If you are new to real estate business or even if you are a more experienced one, deciding on how much to charge your tenants can be a difficult yet important task. The amount you charge your tenants will decide how profitable you will be. To get the best tenants and get the highest rental yield, you need to know more than to just set a rental price for your properties.
Before anything, we need to figure out the best practices of rent calculation. However, there are better options than going around asking people, “How much rental should we ask?” Oof, would that be a bad move.
Hence today, let’s walk through some ways on how to set an ideal rental price on your real estate so you, as a landlord, can get the highest profit margin. At the same time, you can visit our rental valuation checker to see how much you should price your property monthly.
1. Backward Planning From Property Value
The question that we often ask is high rental vs low rental, which is better? Well the answer is, it depends. You can use your real estate’s value to get a satisfactory rental yield amount. With this, you can guess your monthly rent income from that expected rental yield. Generally, without considering capital gain, rental yield for house lower than RM400k has a rental yield of 4% while house higher than RM400k is around 3%.
To do a backward planning from property value, you just need to multiply your targeted rental yield by property price. For instance, property price is RM400,000 and you are targeting rental yield at 4.5%, you will get:
4.5% * RM400,000 = RM18,000
Then divide by 12 months if you are renting out for long term.

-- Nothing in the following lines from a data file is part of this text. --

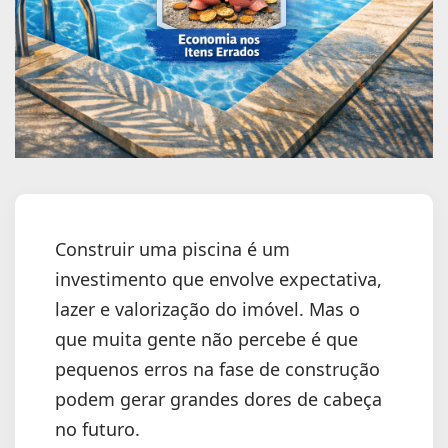
Construir uma piscina é um
investimento que envolve expectativa,
lazer e valorização do imóvel. Mas o
que muita gente não percebe é que
pequenos erros na fase de construção
podem gerar grandes dores de cabeça
no futuro.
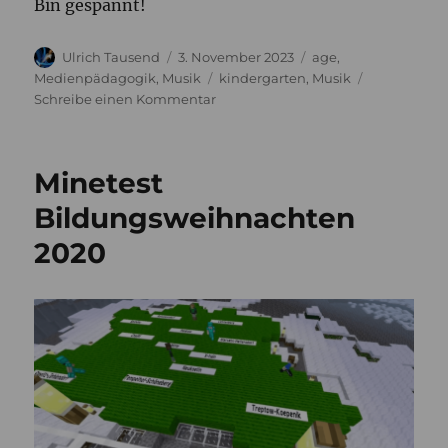
Bin gespannt!
Autor
Veröffentlicht
Kategorien
Ulrich Tausend
3. November 2023
age
,
am
Schlagwörter
Medienpädagogik
,
Musik
kindergarten
,
Musik
zu
Schreibe einen Kommentar
Musik
lernen
mit
Minetest
Kindern?
Bildungsweihnachten
2020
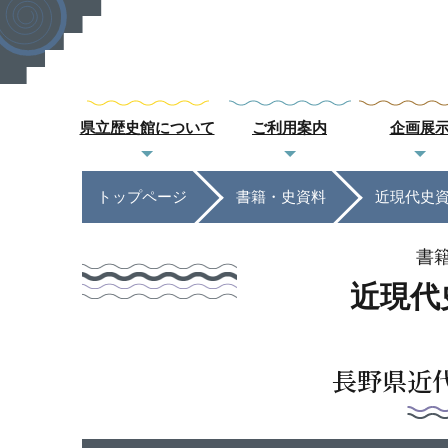
県立歴史館について
ご利用案内
企画展
トップページ
書籍・史資料
近現代史
書
近現代
長野県近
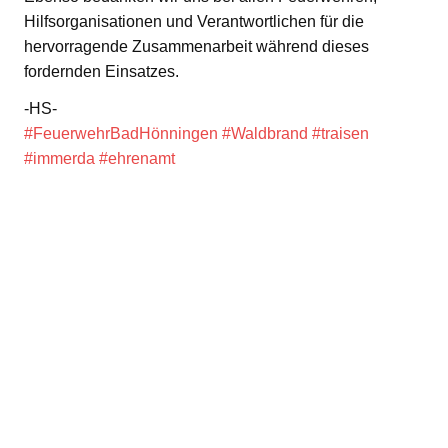
Hilfsorganisationen und Verantwortlichen für die
hervorragende Zusammenarbeit während dieses
fordernden Einsatzes.
-HS-
#FeuerwehrBadHönningen
#Waldbrand
#traisen
#immerda
#ehrenamt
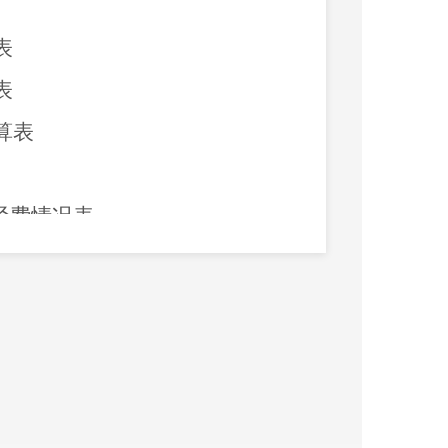
表
表
算表
经费情况表
说明
出决算情况说明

RM18,000 / 12 = RM1,500/mo
Bam! So now you know you are targeting at RM1,500 per month rental. The next step is getting your strategy right to make your house worth RM1,500. Stay tuned to the next few factors that you can use to determine your rental rate! Remember, charging too much can also chase away prospective tenants, and you need to focus on renting only to the best of tenants.
Demand in the real estate market can affect your property in a good way or a bad way. Your rental income can drastically change. One of the factors that can cause your rental income to fluctuate is the economy. When the economy is bad, demand for rental properties will rise as not many people can afford to buy houses. In these times, smaller and cheaper properties will have higher demands.

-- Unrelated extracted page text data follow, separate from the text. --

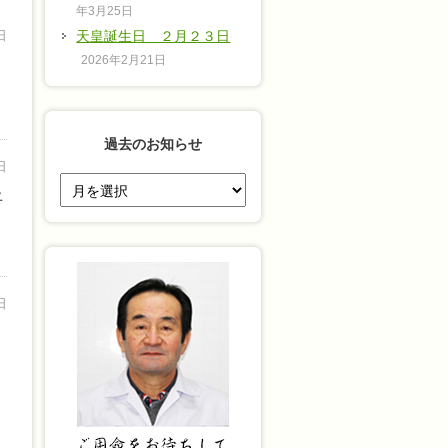
年3月25日
日
天皇誕生日 ２月２３日
2026年2月21日
過去のお知らせ
日
過
上
去
の
お
知
ら
日
せ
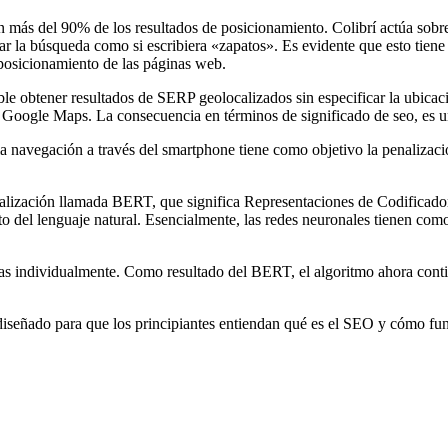
 más del 90% de los resultados de posicionamiento. Colibrí actúa sobre 
r la búsqueda como si escribiera «zapatos». Es evidente que esto tiene
 posicionamiento de las páginas web.
le obtener resultados de SERP geolocalizados sin especificar la ubicaci
e Google Maps. La consecuencia en términos de significado de seo, es un
la navegación a través del smartphone tiene como objetivo la penalizaci
alización llamada BERT, que significa Representaciones de Codificad
to del lenguaje natural. Esencialmente, las redes neuronales tienen co
ras individualmente. Como resultado del BERT, el algoritmo ahora contie
, diseñado para que los principiantes entiendan qué es el SEO y cómo f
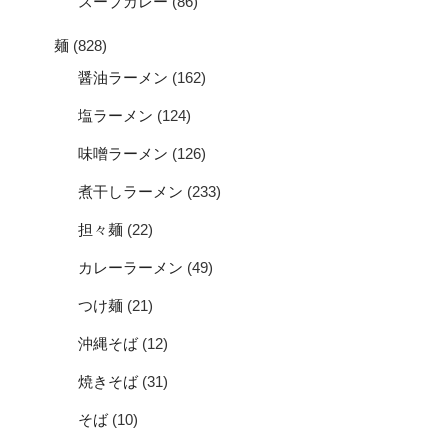
スープカレー
(86)
麺
(828)
醤油ラーメン
(162)
塩ラーメン
(124)
味噌ラーメン
(126)
煮干しラーメン
(233)
担々麺
(22)
カレーラーメン
(49)
つけ麺
(21)
沖縄そば
(12)
焼きそば
(31)
そば
(10)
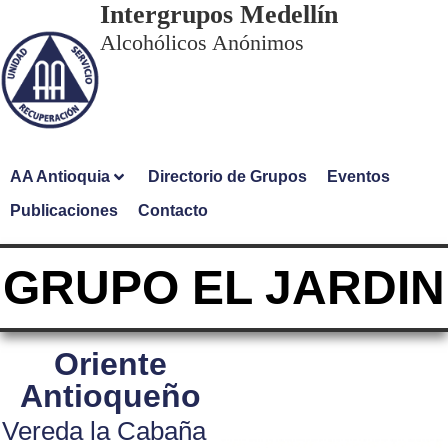
Intergrupos Medellín
Alcohólicos Anónimos
AA Antioquia
Directorio de Grupos
Eventos
Publicaciones
Contacto
GRUPO EL JARDIN
Oriente
Antioqueño
Vereda la Cabaña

Generally speaking, the lesser the demand, the lower your rental income will be as you want to attract tenants to your property. So, your chances to suffer a loss will be higher if you buy a less demanded high-end property and rent it out for a much lower price. However, when demand is high, you can set a higher price for your rent even if you bought it at a much lower price.
One of the most common ways real estate owners decide on how much to charge for rent is to check out how much other landlords are charging. However, there is one mistake that is made when using this method. When you compare rent between your real estate and the others around the area, you need to compare similar properties. If you have a two-storey house compare it with another two-storey house of the specifications.
You also have to see if the property is furnished or not furnished. Charging more than other local real estate will make it hard for you to find tenants. So, it is important to analyze the local area before setting a price.
Amenities that are available in or near your real estate can drastically affect your rental price and income. But you need to know which amenities have the biggest effect. Amenities such as swimming pools, on-site parking, also washer and dryer can hike up the rental price of your property. As stated in the previous point, furnished homes can make you charge more for your rent than non-furnished homes.
5. Investment Expenses
Most of the time, landlords just use the methods above to determine how much to charge for rent on their real estate. While the methods above give a decent idea on how much your rent price should be, they seem to be missing a key mathematical factor that can seriously affect their rental income.
The methods above do not take into account the expenses that you as a landlord incurred. There are few factors that can result in how much rental income you will make from your real estate. These factors are such as the taxes on your rental income(rpgt), property maintenance fee and cost and also your mortgage payment. These factors should be taken into account for your rental price. Once you have done all of the above methods, calculate how much will go towards expenses each month. Adjust the price if you don’t have any profits.